4. Interest rate stability - Outside of low inflation and full unemployment, interest rate stability is their unspoken mandate. The fed knows that interest rate uncertainty is very damaging for capital budgeting and investing. Removing that uncertainty - at some point - is a must, and they know it. Get 25 bps behind us, and then do nothing again.
5. What difference will it make? Does going from a "range of 0 - 25" to an explicit 25 ACTUALLY make a difference? Not really.
And let's be honest, when has the Fed EVER been counter-cyclical? They are the peak pro-cyclical force, people.
Point number #5 sums it up. Other nations see this and are also smart enough to figure out the shenanigans of what makes a difference, as opposed to what doesn't. In other words, U.S. monetary controllers aren't fooling anyone, and it is only a matter of time...
Well, I would argue they are fooling quite a few, at least domestically, although that doesn't take much. Keep in mind, various Kardashians have kept the rapt attention of that lot for several years now.
two points. any rise in rates represents billions of dollars so the rise is significant.
in the old days a rise in interst rates sent money to the equity market. are they betting on a normal event?
They would maintain 'credibility' by simply leaving the present scheme as is, but I venture they know that full well. As counter intuitive as it may seem, given the $DX over the past year+, the 'dollar' is what's at stake, nothing less. However, the slowdown in EM is giving them (yet again) badly needed 'cover' to not raise rates, and even...

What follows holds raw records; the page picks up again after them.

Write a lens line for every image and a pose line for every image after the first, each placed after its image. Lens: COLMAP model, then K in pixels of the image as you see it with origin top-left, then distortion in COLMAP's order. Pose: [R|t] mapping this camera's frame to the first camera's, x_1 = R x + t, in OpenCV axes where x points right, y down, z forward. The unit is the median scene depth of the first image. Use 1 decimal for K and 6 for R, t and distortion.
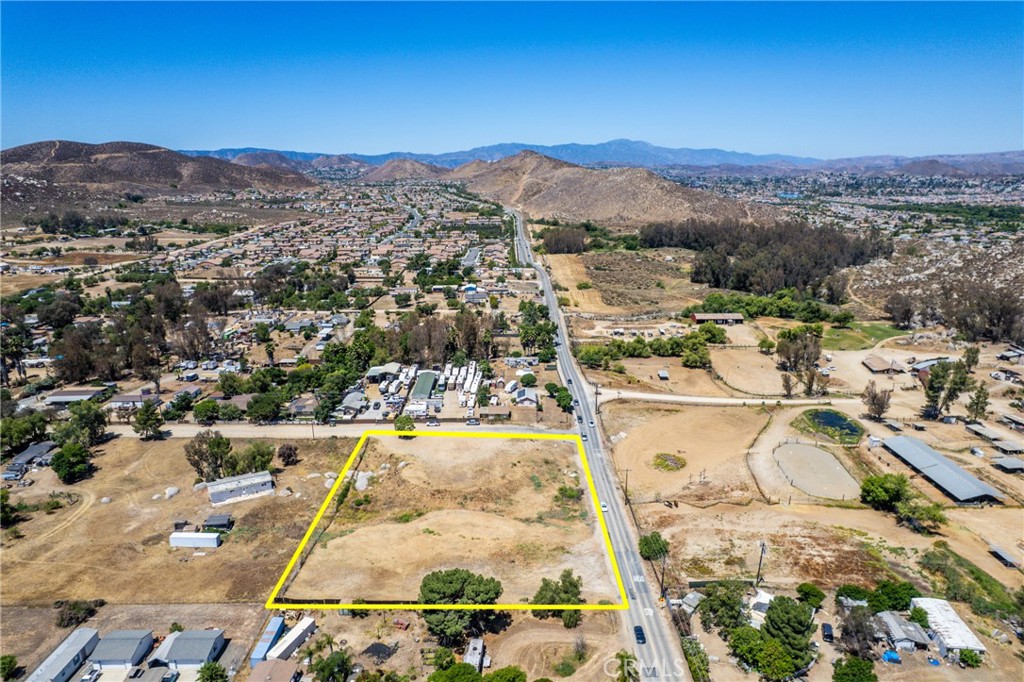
lens RADIAL K [[654.6, 0, 516.1], [0, 654.6, 346.8], [0, 0, 1]] dist [-0.074443, 0.065372]
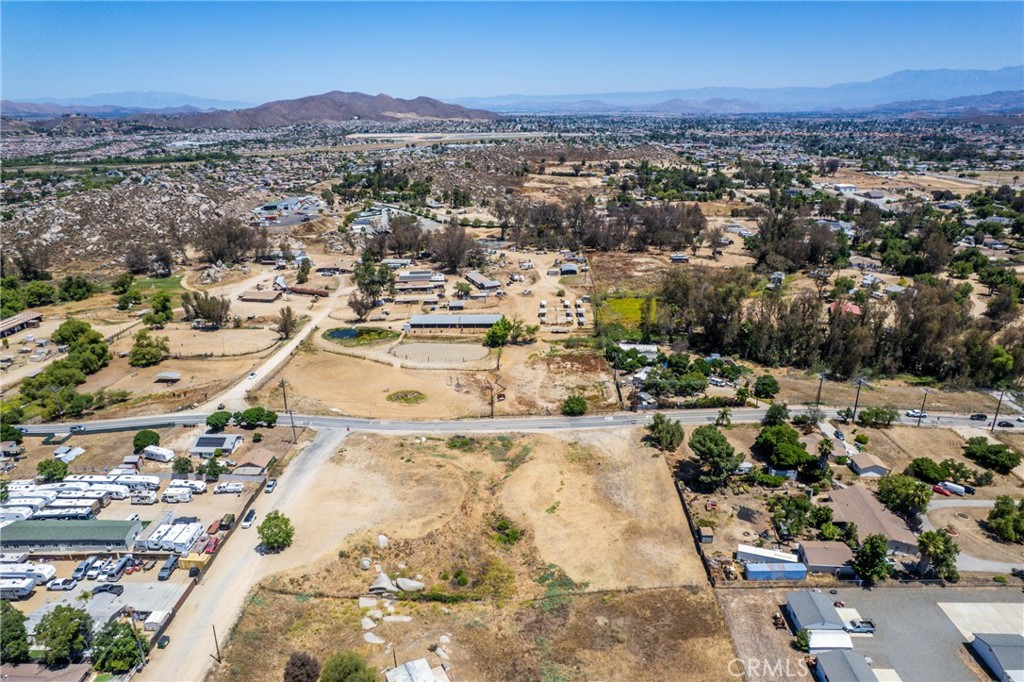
lens RADIAL K [[654.6, 0, 516.1], [0, 654.6, 346.8], [0, 0, 1]] dist [-0.074443, 0.065372]
pose [[0.021001, -0.337053, 0.941251, -0.539572], [0.274954, 0.907103, 0.318690, -0.136338], [-0.961228, 0.252108, 0.111725, 0.515483]]
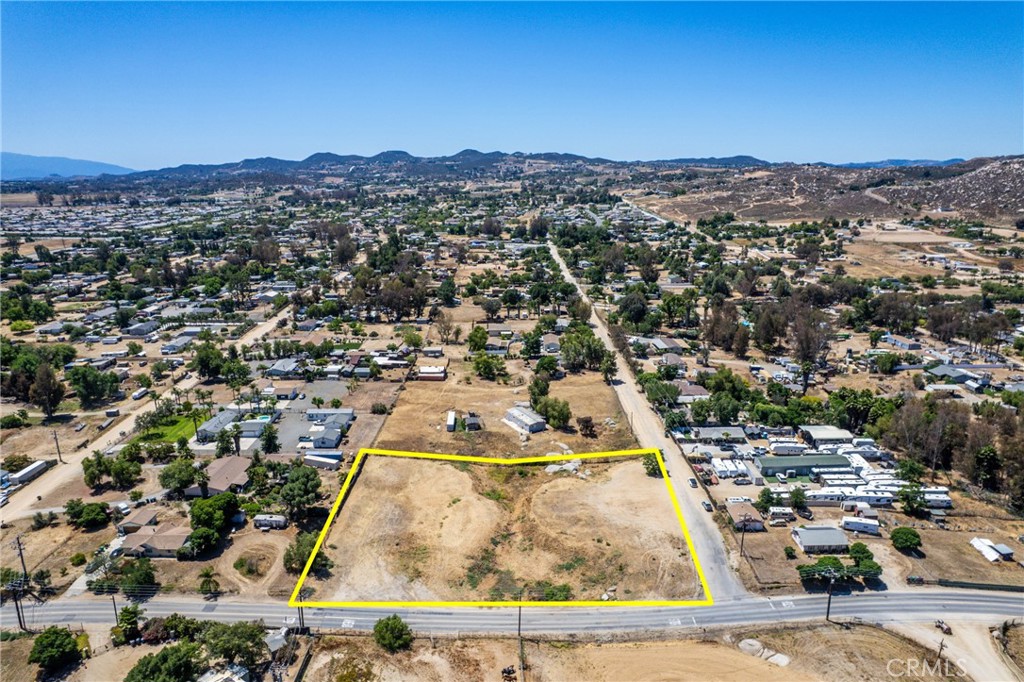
lens RADIAL K [[654.6, 0, 516.1], [0, 654.6, 346.8], [0, 0, 1]] dist [-0.074443, 0.065372]
pose [[0.017754, 0.275072, -0.961260, 0.500189], [-0.265556, 0.928179, 0.260701, -0.160671], [0.963932, 0.250639, 0.089525, 0.542868]]
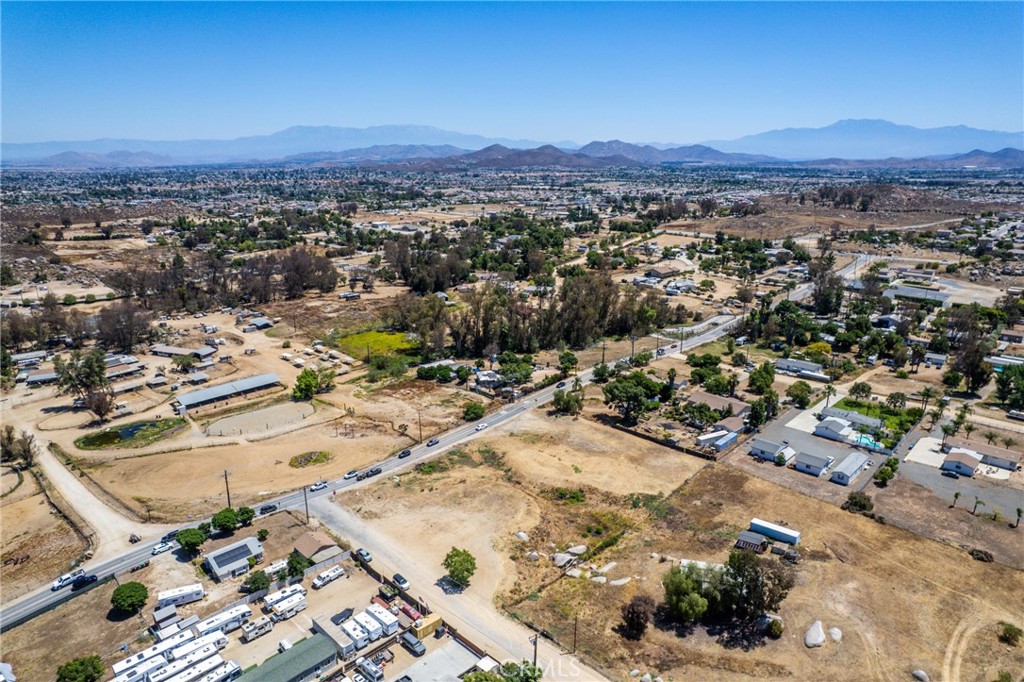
lens RADIAL K [[654.6, 0, 516.1], [0, 654.6, 346.8], [0, 0, 1]] dist [-0.074443, 0.065372]
pose [[-0.718175, -0.183646, 0.671192, -0.464307], [0.196875, 0.871515, 0.449113, -0.264065], [-0.667431, 0.454683, -0.589745, 0.965051]]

I'm in a pedantic mood, so, Tylers...
the odds didn't plunge, in fact they spiked; it's the probability of a hike that plunged.
In other words, if you are betting on a September rate hike, you can now receive higher, not lower odds.
does this mean we need to prepare for nirp? seems to me the following scenarios are on the table:
1. raise to have rope to pull when next event (recession, plunge, chain reastion defaults, something we haven't even thought of before and/or e) all of the above) happens
2. don't raise for fear of triggering and/or accellerating the very event for which a raise would obstensibly be preparing
3. if !=raise when event comes anyway (& may well be unfolding as we type) say: "sorry, folks! we're at the zero bound - you're on your own!"
once you eliminate 1-3, all of which seem pretty unlikely to me, what's left but eventual nirp? & even IF they do a token raise would the ensuing tantrum not get it immediately reversed? & even in that best case scenario would the .25 mean anything in the next event anyway? or in more practical terms: is nirp ultimately a "when" question and if so how does one prepare? (yes, I'm stacking ag). more I think about this more I'm inclined to believe it is ultimately about when...
They are bankers, which means they are crooks, and that they are going to lie so they can steal more of everbody's money.
"September Rate-Hike Odds Plunge"
Is tomorrow another surge?
God help us. Any austrian that knows his or her own theory has a healthy fear of the end of ZIRP because it will cause the biggest unraveling of bullshit ever seen in the economy in history... Which, regardless of one's policy recommendations, is going to fucking suck.